Why This Is Hard to Do
If involvement produces the deepest learning, why don’t we do more of it?
Because involvement is expensive.
It takes longer. It is noisier. It is harder to assess. It requires materials, or space, or carefully designed problems that don’t collapse the moment a student pushes on them. It demands a teacher who is comfortable relinquishing the floor — who can tolerate the productive discomfort of a classroom that is not under perfect control, where the learning is happening in ten places at once rather than one.
It also requires trust: trust that students, given meaningful problems, will rise to them. That trust is easy to lose and slow to rebuild in systems that reward compliance and punish ambiguity.
And perhaps most challenging of all: involvement asks us to design experiences, not just content. Designing content is something most of us learned how to do. Designing experiences is another craft entirely.
What Involvement Looks Like Across Domains
The philosophy scales.
In mathematics, involvement means problems with no clean answer waiting at the back of the book — problems that require students to make assumptions, argue for their choices, and live with the consequences of their model.
In data science, it means working with messy, real-world datasets where nothing is pre-cleaned and the meaning of a variable is genuinely ambiguous. It means presenting findings to an audience who will ask uncomfortable questions.
In engineering, it means building something that can fail — and often does — and having to fix it. The first prototype that doesn’t work teaches more than five lectures on why it might not work.
In the humanities, it means students arguing a position they didn’t choose, defending it against people who have read the same texts and reached different conclusions.

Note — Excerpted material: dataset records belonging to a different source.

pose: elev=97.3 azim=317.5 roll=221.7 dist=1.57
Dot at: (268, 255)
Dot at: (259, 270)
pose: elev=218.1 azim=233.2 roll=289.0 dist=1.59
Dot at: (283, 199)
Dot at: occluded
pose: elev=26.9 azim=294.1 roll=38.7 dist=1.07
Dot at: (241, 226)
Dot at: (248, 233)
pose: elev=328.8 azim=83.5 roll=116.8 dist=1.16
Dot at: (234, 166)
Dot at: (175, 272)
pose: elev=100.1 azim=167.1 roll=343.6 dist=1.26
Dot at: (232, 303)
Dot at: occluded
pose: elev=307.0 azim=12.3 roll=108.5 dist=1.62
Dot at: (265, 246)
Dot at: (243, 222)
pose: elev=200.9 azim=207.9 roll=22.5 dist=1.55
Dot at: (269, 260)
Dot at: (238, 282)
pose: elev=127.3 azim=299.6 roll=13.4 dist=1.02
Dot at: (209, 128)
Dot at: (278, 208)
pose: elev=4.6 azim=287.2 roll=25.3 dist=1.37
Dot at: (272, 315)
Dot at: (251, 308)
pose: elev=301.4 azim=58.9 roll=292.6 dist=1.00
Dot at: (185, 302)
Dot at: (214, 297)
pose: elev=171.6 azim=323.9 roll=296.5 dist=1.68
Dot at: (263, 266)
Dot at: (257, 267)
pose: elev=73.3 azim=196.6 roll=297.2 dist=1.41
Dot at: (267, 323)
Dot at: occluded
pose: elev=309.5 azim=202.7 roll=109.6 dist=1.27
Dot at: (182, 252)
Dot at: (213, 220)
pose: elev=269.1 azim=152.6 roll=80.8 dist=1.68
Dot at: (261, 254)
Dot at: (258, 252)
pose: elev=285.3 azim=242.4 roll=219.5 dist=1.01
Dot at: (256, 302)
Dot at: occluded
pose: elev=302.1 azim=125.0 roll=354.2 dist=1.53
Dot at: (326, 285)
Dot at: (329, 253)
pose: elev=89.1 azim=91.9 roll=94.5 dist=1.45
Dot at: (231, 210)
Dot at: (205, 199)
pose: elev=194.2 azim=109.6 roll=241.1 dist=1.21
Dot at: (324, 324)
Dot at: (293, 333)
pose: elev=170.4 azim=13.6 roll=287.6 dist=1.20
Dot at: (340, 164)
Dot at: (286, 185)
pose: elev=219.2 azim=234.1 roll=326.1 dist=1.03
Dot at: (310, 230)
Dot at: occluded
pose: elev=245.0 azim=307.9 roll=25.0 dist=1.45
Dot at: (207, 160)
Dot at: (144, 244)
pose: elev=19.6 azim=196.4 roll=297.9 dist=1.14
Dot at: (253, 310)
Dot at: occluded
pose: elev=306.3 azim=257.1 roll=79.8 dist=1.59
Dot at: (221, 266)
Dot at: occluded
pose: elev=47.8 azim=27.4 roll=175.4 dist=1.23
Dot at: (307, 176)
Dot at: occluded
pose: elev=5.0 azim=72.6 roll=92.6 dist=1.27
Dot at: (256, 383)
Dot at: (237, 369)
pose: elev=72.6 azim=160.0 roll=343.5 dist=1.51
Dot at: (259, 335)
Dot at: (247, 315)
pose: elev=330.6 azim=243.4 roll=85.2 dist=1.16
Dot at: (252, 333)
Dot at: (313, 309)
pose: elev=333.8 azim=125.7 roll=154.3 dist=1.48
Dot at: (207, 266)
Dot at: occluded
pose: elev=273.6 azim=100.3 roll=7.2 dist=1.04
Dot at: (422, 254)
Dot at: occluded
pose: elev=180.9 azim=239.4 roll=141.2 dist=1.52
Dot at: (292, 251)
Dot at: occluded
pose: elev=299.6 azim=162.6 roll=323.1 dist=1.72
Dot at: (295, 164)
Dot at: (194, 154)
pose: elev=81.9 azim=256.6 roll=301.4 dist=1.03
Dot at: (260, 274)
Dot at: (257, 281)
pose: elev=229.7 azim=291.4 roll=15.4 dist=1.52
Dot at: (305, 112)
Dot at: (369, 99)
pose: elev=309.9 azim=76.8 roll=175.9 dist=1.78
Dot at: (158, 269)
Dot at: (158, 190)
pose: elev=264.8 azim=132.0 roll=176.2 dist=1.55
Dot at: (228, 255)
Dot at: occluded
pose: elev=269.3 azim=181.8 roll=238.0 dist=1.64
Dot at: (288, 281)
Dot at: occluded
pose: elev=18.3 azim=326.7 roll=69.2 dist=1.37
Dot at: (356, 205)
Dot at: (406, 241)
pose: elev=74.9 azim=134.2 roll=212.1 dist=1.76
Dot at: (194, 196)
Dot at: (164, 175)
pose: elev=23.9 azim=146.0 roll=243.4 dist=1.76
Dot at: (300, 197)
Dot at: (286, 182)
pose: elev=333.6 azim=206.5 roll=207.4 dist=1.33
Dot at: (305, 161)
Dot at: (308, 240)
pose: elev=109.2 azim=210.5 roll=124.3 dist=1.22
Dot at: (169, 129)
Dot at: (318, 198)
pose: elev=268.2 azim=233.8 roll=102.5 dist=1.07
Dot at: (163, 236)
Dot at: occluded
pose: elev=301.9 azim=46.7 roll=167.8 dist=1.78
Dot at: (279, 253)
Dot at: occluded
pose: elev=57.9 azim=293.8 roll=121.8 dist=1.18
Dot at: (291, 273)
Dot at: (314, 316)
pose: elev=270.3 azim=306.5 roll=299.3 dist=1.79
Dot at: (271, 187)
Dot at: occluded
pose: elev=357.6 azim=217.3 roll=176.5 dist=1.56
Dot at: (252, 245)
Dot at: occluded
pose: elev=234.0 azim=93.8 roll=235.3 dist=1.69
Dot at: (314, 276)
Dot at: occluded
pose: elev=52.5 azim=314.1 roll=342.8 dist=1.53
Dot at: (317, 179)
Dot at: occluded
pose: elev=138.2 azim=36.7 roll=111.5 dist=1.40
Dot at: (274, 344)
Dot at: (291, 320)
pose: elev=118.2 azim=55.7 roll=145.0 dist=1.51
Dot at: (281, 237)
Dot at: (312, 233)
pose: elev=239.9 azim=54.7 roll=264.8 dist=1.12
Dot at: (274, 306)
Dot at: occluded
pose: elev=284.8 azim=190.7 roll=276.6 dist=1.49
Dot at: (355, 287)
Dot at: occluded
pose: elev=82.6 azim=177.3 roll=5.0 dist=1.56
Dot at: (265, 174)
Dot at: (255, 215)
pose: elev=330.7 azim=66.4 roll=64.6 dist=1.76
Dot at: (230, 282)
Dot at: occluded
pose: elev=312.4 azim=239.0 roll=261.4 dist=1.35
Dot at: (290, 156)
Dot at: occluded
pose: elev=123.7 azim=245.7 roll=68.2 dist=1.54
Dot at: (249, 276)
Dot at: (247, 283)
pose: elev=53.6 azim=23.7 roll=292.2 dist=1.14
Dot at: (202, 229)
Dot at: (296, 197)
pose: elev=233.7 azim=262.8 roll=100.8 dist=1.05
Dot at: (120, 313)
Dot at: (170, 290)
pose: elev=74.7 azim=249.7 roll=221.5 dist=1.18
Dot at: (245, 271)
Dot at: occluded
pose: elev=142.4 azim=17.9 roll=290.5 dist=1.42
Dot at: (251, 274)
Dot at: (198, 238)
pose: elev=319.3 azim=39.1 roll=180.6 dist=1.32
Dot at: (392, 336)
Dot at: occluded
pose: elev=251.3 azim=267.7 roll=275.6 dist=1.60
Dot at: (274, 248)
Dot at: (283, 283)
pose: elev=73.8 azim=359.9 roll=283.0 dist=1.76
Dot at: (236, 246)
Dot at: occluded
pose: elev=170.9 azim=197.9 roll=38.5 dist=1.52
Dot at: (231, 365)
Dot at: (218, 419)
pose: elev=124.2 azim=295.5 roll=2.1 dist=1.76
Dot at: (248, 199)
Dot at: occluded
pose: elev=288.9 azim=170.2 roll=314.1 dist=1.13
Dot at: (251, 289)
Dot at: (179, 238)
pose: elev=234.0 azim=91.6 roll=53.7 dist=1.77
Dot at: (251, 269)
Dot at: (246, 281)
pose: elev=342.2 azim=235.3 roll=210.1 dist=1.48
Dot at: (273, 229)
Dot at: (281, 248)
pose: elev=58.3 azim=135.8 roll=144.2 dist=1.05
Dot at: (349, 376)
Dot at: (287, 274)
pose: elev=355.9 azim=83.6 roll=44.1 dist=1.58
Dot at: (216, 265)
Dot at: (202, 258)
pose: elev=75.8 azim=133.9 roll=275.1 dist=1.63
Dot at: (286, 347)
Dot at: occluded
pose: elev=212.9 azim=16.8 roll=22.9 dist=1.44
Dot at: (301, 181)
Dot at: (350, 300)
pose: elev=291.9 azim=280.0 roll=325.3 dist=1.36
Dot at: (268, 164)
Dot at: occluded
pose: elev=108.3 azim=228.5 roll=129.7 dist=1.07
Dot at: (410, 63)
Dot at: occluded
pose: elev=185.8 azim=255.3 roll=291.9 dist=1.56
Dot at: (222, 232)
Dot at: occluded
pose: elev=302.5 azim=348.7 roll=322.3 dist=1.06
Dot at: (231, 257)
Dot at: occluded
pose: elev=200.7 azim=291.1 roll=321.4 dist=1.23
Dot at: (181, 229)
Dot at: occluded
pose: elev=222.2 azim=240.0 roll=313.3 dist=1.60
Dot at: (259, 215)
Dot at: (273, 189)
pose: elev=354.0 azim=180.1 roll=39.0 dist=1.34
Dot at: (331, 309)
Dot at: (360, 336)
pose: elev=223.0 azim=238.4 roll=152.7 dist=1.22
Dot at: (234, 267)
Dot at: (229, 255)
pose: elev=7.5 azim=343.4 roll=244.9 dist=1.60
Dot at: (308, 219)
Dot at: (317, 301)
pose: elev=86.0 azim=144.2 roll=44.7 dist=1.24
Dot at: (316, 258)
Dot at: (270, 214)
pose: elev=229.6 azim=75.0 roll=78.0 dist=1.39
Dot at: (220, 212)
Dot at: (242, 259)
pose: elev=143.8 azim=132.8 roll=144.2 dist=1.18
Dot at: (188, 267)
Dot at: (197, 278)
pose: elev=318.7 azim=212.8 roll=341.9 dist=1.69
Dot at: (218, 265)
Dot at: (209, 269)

In K–12 outreach, it means a middle schooler who has grown a plant, monitored its vitals, and adjusted its environment using sensors and code — who has farmed, in miniature — will understand the food system differently than one who was shown a diagram of it.
The specifics vary. The principle doesn’t.
A Note on the Teacher’s Role
Involvement does not diminish the teacher. It transforms the teacher.
The guide-on-the-side trope gets a bad reputation because, done poorly, it collapses into abandonment: students left to flounder without structure, direction, or expert scaffolding. That is not involvement. That is confusion masquerading as discovery.
Real involvement requires more from the teacher, not less. The teacher must design the experience carefully enough that students have real agency within it, but enough structure that the agency is productive rather than paralyzing. The teacher must monitor without hovering, redirect without rescuing, and — crucially — know the domain well enough to meet students exactly where they are when they get stuck.
The best teachers I have ever encountered did not know less than the ones who lectured at me. They knew more — and that is precisely why they could afford to step back.
The Deeper Lesson
The progression from telling to teaching to involving is not just a pedagogical spectrum. It is a statement about respect.
Telling treats the learner as a vessel. Teaching treats the learner as a mind. Involving treats the learner as a person — with agency, curiosity, and the capacity to construct understanding from the inside out.
The deepest learning happens when the learner is not waiting to receive something but is instead reaching for something. When they are, however temporarily, the author of their own knowledge.
That is not a soft, feel-good sentiment. It is a hard-edged, research-backed claim about how minds actually work and what education is actually for.
Tell them and they forget.
Teach them and they might remember.
Involve them — and they learn.
The challenge for all of us who teach — in classrooms, in workshops, in labs, in any context where one person tries to help another understand something — is to resist the efficiency of telling and earn the slower, richer returns of involvement.
The students who remember you will be the ones who built something alongside you.